● Source document
..............................

In 1976 Inoki also began promoting a different type of match, one that he would become famous for and would become the backbone for several other promotions in the future. This was the fake-shoot match. An extension of the matches that he had with Gotch, these matches were promoted in advance as being completely legitimate contests of skill. The style of the match would be much different from normal professional wrestling; instead they would be replaced with a style similar to what MMA matches look like today, or better yet, the way wrestling matches were worked before the 1920s. There were not a lot of flying headscissors or irish whips in these matches, but rather focused on amateur takedowns and submission holds.
To further legitimize the concept, Inoki did not plan on wrestling these matches against other wrestlers, but rather trained martial art professionals, who Inoki would of course be paying to come in and lose to him, thus making Inoki look like the true master of combat sports. His first opponent was Wim Ruska, a Dutch judoka who won two gold medals at the 1972 Olympics. Inoki would defeat Ruska in February in 1976 by TKO, and despite the lack of precedent of such a match taking place in Japan, it was a box office success and well-received by fans.
Later that year Inoki set his sights even higher, devising a grand plan to do another worked-shoot fight, this time against the heavyweight boxing world champion and the most famous athlete in the world, Muhammed Ali. Inoki and Shinma originally paid Ali the ridiculous sum of $6 million to do the job to Inoki, in an event that would be broadcasted live via closed-circuit television to arenas around the world. This fully proved how obsessed Inoki was with making himself, and by extension pro wrestlers, look like the toughest guys in the world. If he were to defeat the best judoka and the best boxer in the world, then who could deny that Inoki was the best fighter on the planet? He also figured that it would be a huge box office success, drawing fans from both wrestling and boxing; and leading up to the fight the press attention both in Japan and abroad looked to be proving Inoki right.
Days leading up to the match though, things began to fall apart for Inoki. Although Ali had originally agreed to lose the fight, he began to think otherwise. Ali was as brilliant of a self-promoter as any wrestler has ever been, and he figured that even if he didn't really "lose" the fight; a loss to Inoki would hurt his reputation and therefore his box office down the line. With so much on the line Inoki and Ali agreed to a change of plans, instead of a worked-shoot they would have a completely legitimate shoot-fight. However, they put in a set of rules that made it forbidden for Inoki to kick Ali in the head or for either man to punch each other in the face.

..............................

● What this exercise asks
(A) In the text on Inoki's fake-shoot matches, rewrite the part between "Days leading up" and "in the face.", inclusive, changing "self-promoter" to "showman".
(B) Write the next part of the text on Inoki's fake-shoot matches, picking up after its final sentence.
The lines that come next are separate material with no connection to the text on Inoki's fake-shoot matches.

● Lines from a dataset
..............................

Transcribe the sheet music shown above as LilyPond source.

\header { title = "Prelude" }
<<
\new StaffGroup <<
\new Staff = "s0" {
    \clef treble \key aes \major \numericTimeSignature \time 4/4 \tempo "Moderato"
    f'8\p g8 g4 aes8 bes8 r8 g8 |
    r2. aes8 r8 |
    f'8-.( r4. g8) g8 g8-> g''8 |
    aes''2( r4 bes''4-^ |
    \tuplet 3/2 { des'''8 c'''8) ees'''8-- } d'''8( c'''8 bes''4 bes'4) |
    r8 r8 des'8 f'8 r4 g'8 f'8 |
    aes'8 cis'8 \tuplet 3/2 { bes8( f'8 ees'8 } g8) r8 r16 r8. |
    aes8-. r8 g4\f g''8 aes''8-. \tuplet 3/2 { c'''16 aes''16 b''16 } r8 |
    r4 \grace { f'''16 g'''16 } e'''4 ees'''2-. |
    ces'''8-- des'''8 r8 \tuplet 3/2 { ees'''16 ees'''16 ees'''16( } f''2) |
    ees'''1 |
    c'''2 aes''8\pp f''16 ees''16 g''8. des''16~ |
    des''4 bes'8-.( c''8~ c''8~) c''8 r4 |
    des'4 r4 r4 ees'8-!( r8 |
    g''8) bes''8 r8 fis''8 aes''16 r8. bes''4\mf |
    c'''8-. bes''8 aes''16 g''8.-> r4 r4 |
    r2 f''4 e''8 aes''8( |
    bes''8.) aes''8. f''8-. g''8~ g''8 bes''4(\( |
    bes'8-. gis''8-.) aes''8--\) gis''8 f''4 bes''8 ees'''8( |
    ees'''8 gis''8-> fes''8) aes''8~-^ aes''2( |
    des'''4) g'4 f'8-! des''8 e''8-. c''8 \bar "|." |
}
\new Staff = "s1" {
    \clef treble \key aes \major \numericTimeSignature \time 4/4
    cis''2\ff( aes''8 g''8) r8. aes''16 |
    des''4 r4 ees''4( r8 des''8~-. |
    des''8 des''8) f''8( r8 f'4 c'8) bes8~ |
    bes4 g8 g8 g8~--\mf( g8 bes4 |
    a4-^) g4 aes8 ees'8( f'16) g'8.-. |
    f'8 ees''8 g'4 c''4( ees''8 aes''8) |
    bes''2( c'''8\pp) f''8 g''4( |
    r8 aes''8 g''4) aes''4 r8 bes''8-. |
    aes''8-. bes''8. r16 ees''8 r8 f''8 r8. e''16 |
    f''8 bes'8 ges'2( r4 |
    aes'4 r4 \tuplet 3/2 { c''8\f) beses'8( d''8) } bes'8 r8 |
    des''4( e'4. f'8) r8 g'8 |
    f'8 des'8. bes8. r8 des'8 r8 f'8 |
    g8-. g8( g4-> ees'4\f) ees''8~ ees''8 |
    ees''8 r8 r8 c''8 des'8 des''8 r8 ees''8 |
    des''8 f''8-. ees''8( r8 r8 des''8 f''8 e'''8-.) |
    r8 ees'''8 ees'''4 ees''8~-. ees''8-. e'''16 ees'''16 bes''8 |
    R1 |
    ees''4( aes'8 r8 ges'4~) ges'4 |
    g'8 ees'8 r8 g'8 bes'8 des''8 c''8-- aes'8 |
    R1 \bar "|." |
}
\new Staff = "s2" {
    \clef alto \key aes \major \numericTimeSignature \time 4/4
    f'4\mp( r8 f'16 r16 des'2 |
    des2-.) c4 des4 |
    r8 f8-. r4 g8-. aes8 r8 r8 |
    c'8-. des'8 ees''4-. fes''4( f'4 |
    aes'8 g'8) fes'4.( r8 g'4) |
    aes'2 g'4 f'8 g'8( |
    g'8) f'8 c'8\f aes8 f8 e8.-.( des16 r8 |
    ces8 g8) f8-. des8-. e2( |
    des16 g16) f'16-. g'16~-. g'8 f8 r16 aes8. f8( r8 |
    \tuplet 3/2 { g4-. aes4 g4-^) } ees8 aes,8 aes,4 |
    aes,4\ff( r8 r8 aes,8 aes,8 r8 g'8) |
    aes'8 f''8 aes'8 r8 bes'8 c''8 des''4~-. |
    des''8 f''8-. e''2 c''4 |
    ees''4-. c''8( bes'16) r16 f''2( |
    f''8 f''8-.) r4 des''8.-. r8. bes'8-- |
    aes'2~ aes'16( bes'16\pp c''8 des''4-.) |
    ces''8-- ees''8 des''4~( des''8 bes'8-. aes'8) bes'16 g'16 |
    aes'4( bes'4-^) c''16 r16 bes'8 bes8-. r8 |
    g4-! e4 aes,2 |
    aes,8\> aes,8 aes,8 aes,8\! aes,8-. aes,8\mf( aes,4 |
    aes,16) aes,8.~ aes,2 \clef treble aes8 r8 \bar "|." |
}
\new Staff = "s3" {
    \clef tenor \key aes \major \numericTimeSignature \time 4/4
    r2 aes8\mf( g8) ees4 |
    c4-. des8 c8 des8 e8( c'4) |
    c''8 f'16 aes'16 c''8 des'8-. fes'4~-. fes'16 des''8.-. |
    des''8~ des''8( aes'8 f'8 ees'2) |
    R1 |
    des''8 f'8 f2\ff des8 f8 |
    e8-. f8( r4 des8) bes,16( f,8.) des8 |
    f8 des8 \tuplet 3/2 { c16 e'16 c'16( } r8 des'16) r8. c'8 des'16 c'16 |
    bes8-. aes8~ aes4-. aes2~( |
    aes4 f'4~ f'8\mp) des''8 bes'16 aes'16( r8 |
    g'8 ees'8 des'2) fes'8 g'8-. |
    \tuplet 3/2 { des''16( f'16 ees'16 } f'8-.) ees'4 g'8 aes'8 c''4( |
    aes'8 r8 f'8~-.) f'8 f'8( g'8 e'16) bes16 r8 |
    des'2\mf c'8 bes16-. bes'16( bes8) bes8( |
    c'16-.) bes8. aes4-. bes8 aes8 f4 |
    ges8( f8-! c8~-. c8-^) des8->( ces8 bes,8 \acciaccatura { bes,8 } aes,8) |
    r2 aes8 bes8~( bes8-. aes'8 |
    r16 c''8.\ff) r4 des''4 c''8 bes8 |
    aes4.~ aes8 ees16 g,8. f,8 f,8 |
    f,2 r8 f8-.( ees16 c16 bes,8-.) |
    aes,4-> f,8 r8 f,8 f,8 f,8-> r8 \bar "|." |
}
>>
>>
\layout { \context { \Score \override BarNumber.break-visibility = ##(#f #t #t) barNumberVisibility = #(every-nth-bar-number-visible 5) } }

..............................

● Your written answers
(A)
Days leading up to the match though, things began to fall apart for Inoki. Although Ali had originally agreed to lose the fight, he began to think otherwise. Ali was as brilliant of a showman as any wrestler has ever been, and he figured that even if he didn't really "lose" the fight; a loss to Inoki would hurt his reputation and therefore his box office down the line. With so much on the line Inoki and Ali agreed to a change of plans, instead of a worked-shoot they would have a completely legitimate shoot-fight. However, they put in a set of rules that made it forbidden for Inoki to kick Ali in the head or for either man to punch each other in the face.

(B)
The fight took place at Budokan Hall on June 26, 1976 and because of the rules put in place between Inoki and Ali, quickly turned into the most boring boxing (or wrestling) match of all-time. Inoki was terrified of standing up face-to-face and fighting the champion boxer, so instead his strategy was to lay on his back and try and kick Ali in his shins. Flummoxed, Ali was only able to land six punches throughout the entire fight while Inoki battered his shins. The match ended after 15-rounds and was announced as a draw. The normally polite Japanese fans were disgusted by the lack of action and hurled garbage into the ring, as both Inoki and Ali were embarrassed.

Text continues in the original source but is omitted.